### PROVIDED RECORDS
# # #

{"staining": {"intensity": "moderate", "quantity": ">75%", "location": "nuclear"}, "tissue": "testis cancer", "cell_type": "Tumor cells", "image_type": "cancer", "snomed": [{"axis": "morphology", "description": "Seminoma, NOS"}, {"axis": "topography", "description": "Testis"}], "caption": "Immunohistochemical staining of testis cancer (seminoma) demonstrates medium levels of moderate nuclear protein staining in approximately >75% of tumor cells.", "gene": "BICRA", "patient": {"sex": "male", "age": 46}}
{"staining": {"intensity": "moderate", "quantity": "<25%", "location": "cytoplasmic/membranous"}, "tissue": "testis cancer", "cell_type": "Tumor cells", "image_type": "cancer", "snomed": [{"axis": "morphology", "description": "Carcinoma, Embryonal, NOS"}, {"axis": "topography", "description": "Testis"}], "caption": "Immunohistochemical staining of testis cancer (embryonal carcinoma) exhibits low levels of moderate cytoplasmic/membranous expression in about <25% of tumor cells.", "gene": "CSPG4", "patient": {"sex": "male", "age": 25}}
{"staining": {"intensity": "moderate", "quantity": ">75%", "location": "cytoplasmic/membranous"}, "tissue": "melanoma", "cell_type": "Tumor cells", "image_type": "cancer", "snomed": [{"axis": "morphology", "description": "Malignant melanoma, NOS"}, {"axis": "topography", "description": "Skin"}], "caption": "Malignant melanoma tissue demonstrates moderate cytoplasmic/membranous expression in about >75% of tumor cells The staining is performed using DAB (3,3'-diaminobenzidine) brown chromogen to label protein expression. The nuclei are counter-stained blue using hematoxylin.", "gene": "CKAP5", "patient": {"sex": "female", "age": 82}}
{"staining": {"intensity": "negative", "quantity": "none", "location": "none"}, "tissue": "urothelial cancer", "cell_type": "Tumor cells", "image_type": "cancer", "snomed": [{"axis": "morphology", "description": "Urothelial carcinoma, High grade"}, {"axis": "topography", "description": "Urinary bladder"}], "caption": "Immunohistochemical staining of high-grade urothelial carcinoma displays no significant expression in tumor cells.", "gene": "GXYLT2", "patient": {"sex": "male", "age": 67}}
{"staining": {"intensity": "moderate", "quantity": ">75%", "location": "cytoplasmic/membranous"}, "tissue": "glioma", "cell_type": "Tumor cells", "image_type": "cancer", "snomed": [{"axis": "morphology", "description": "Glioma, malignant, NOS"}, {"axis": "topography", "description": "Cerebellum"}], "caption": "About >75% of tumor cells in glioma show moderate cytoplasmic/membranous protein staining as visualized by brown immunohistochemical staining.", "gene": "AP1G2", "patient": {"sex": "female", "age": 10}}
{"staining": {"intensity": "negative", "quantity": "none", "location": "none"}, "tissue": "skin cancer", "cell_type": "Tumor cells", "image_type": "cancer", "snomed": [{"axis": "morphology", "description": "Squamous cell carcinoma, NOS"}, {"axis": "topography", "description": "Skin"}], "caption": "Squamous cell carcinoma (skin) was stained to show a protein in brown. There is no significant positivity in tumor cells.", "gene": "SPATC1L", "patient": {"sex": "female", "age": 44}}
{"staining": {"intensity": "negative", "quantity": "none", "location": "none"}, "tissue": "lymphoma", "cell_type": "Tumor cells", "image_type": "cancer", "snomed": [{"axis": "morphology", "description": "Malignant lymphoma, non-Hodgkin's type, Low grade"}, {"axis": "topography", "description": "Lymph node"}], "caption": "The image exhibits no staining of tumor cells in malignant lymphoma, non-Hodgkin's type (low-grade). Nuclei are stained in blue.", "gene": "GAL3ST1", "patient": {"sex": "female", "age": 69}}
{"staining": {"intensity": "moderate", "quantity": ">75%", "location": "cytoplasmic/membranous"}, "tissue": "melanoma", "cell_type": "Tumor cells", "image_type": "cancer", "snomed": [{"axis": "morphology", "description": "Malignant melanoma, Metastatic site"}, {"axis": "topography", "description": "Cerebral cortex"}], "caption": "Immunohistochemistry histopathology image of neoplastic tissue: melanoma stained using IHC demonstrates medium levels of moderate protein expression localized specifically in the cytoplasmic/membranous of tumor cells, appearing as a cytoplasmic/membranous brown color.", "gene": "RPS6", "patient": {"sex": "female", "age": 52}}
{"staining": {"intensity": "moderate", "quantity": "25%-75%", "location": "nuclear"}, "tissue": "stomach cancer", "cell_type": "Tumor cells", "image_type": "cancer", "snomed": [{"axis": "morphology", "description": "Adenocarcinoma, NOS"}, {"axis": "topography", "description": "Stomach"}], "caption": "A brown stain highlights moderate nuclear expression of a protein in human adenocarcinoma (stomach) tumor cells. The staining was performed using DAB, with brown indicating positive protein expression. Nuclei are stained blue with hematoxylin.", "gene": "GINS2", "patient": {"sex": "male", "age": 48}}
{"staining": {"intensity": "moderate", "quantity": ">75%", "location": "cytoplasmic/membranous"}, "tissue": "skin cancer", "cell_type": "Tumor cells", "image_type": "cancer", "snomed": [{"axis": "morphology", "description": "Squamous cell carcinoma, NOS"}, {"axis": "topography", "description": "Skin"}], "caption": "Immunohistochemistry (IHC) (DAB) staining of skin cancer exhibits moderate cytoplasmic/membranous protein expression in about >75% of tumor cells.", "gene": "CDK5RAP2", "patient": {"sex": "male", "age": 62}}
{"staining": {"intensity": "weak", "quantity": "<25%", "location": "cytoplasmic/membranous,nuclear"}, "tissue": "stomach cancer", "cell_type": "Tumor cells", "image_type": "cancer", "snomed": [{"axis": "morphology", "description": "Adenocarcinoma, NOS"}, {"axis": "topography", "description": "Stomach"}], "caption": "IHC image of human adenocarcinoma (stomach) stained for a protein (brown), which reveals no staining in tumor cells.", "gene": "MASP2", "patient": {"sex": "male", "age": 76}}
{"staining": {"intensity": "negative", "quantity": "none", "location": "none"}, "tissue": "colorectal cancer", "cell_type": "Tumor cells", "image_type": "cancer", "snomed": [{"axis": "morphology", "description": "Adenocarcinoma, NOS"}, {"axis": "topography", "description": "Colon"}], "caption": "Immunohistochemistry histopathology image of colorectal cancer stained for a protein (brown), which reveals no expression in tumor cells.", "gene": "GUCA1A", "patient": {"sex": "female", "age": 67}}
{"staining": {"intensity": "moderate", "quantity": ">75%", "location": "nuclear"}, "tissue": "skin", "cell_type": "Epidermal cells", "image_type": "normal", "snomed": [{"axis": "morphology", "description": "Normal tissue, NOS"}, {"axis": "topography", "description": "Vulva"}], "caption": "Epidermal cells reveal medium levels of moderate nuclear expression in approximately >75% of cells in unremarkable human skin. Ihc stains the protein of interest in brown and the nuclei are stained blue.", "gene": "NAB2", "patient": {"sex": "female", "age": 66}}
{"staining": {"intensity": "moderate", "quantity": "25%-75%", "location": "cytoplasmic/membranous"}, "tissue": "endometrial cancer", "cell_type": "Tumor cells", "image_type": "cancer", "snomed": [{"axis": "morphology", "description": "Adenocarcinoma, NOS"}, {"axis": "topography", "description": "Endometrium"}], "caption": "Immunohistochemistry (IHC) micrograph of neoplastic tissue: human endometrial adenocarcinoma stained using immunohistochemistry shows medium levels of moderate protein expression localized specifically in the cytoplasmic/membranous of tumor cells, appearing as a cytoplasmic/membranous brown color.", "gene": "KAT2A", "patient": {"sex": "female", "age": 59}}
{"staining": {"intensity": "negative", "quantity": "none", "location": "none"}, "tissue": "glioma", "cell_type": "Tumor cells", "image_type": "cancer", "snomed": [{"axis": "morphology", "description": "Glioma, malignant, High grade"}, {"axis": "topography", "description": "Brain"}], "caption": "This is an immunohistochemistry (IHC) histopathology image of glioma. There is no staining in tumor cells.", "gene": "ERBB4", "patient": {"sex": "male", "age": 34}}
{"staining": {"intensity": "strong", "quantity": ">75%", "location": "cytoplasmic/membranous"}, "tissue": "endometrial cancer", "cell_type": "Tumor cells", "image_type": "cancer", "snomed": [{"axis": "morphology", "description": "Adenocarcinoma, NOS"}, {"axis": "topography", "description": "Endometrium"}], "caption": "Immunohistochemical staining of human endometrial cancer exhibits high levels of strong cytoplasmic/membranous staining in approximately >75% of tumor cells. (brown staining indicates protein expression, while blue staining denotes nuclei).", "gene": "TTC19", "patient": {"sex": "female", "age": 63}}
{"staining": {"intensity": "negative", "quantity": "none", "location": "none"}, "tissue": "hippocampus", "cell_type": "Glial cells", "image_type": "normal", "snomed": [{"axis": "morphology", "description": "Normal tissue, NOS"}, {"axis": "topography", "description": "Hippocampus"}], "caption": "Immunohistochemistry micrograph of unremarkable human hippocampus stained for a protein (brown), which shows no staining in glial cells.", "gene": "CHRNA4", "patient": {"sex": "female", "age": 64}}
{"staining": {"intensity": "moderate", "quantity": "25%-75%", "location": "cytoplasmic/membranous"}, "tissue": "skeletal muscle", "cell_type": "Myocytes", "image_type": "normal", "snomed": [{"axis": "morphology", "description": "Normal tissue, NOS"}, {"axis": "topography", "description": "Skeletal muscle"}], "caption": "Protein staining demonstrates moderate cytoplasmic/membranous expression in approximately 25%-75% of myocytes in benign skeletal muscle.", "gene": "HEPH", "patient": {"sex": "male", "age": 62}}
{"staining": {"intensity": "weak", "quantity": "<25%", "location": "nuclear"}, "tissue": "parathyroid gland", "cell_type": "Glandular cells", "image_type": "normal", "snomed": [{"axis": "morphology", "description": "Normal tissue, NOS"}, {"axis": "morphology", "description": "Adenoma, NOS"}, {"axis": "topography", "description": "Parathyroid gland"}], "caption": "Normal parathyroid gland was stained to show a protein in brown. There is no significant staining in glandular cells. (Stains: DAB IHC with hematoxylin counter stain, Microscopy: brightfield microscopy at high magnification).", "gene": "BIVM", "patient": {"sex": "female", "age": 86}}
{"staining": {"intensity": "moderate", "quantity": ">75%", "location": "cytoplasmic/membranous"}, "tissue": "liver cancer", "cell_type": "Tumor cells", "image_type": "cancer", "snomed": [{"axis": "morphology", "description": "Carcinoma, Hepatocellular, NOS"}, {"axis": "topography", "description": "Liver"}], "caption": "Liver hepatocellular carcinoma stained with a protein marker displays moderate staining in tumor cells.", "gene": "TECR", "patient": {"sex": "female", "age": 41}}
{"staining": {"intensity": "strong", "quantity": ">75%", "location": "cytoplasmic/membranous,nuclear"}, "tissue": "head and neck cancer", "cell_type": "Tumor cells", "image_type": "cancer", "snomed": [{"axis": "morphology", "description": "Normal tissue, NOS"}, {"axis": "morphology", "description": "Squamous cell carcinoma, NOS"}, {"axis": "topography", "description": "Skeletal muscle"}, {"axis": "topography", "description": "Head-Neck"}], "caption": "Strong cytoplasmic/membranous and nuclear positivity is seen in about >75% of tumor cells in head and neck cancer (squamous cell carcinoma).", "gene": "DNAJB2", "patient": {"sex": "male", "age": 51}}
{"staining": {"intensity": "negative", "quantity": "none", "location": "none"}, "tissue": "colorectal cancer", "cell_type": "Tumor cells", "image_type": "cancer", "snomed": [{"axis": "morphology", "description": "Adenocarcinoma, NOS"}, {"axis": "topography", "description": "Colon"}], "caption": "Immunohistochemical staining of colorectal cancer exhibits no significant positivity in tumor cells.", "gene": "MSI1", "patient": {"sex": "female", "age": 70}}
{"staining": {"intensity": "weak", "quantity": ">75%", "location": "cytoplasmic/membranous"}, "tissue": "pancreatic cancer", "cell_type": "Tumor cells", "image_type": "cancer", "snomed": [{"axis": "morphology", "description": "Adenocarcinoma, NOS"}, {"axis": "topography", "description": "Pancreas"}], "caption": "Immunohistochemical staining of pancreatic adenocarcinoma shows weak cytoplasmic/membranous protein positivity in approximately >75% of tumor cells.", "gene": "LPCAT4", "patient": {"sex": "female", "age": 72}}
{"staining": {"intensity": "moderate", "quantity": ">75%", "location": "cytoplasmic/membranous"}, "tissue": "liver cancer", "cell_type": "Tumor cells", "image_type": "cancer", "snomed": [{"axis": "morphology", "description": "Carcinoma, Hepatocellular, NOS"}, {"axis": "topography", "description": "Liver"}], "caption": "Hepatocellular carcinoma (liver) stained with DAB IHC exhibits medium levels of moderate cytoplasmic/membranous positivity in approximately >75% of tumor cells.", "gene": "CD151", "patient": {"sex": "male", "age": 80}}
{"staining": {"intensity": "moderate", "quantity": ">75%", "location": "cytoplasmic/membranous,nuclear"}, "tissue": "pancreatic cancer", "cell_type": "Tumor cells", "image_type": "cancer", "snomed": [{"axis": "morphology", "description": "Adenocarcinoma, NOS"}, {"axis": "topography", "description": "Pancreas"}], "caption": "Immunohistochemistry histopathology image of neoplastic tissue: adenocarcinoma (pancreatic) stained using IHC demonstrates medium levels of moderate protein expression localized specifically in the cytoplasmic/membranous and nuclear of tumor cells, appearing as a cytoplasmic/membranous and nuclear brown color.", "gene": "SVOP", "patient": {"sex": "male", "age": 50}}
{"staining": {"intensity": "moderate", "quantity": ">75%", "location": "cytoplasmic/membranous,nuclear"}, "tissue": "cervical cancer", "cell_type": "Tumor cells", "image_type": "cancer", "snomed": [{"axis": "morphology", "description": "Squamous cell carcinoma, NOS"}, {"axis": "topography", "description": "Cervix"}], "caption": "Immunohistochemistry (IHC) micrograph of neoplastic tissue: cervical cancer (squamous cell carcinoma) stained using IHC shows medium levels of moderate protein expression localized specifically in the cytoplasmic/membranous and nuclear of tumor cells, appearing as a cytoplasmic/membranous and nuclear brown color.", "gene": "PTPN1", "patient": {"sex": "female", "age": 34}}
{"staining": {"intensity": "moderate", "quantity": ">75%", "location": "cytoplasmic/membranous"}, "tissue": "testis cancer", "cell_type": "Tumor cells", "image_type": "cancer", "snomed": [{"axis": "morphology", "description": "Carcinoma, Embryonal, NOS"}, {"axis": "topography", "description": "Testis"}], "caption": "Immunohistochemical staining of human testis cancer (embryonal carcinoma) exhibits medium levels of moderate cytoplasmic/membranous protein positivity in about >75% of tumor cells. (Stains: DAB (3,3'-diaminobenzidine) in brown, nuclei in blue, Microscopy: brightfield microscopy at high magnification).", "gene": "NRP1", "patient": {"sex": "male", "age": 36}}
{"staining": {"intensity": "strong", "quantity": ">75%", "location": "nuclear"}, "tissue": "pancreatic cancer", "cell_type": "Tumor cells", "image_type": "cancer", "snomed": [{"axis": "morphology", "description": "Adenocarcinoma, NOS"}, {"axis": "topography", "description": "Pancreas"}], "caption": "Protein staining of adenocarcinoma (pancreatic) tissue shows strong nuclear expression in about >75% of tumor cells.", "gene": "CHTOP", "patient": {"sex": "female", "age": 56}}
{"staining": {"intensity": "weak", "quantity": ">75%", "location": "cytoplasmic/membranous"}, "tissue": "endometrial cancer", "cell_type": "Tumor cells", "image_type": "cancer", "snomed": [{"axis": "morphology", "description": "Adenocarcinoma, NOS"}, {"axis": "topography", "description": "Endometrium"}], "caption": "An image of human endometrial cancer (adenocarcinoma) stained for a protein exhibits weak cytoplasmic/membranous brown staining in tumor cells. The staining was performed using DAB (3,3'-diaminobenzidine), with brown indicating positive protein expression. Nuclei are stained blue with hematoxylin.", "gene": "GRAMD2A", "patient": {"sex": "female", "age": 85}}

# # #

Reprint exactly the lines above that start at the one with "micrograph of unremarkable" and end at the one with "parathyroid gland was", keeping both and adding none.

### SOLVED EXERCISE
{"staining": {"intensity": "negative", "quantity": "none", "location": "none"}, "tissue": "hippocampus", "cell_type": "Glial cells", "image_type": "normal", "snomed": [{"axis": "morphology", "description": "Normal tissue, NOS"}, {"axis": "topography", "description": "Hippocampus"}], "caption": "Immunohistochemistry micrograph of unremarkable human hippocampus stained for a protein (brown), which shows no staining in glial cells.", "gene": "CHRNA4", "patient": {"sex": "female", "age": 64}}
{"staining": {"intensity": "moderate", "quantity": "25%-75%", "location": "cytoplasmic/membranous"}, "tissue": "skeletal muscle", "cell_type": "Myocytes", "image_type": "normal", "snomed": [{"axis": "morphology", "description": "Normal tissue, NOS"}, {"axis": "topography", "description": "Skeletal muscle"}], "caption": "Protein staining demonstrates moderate cytoplasmic/membranous expression in approximately 25%-75% of myocytes in benign skeletal muscle.", "gene": "HEPH", "patient": {"sex": "male", "age": 62}}
{"staining": {"intensity": "weak", "quantity": "<25%", "location": "nuclear"}, "tissue": "parathyroid gland", "cell_type": "Glandular cells", "image_type": "normal", "snomed": [{"axis": "morphology", "description": "Normal tissue, NOS"}, {"axis": "morphology", "description": "Adenoma, NOS"}, {"axis": "topography", "description": "Parathyroid gland"}], "caption": "Normal parathyroid gland was stained to show a protein in brown. There is no significant staining in glandular cells. (Stains: DAB IHC with hematoxylin counter stain, Microscopy: brightfield microscopy at high magnification).", "gene": "BIVM", "patient": {"sex": "female", "age": 86}}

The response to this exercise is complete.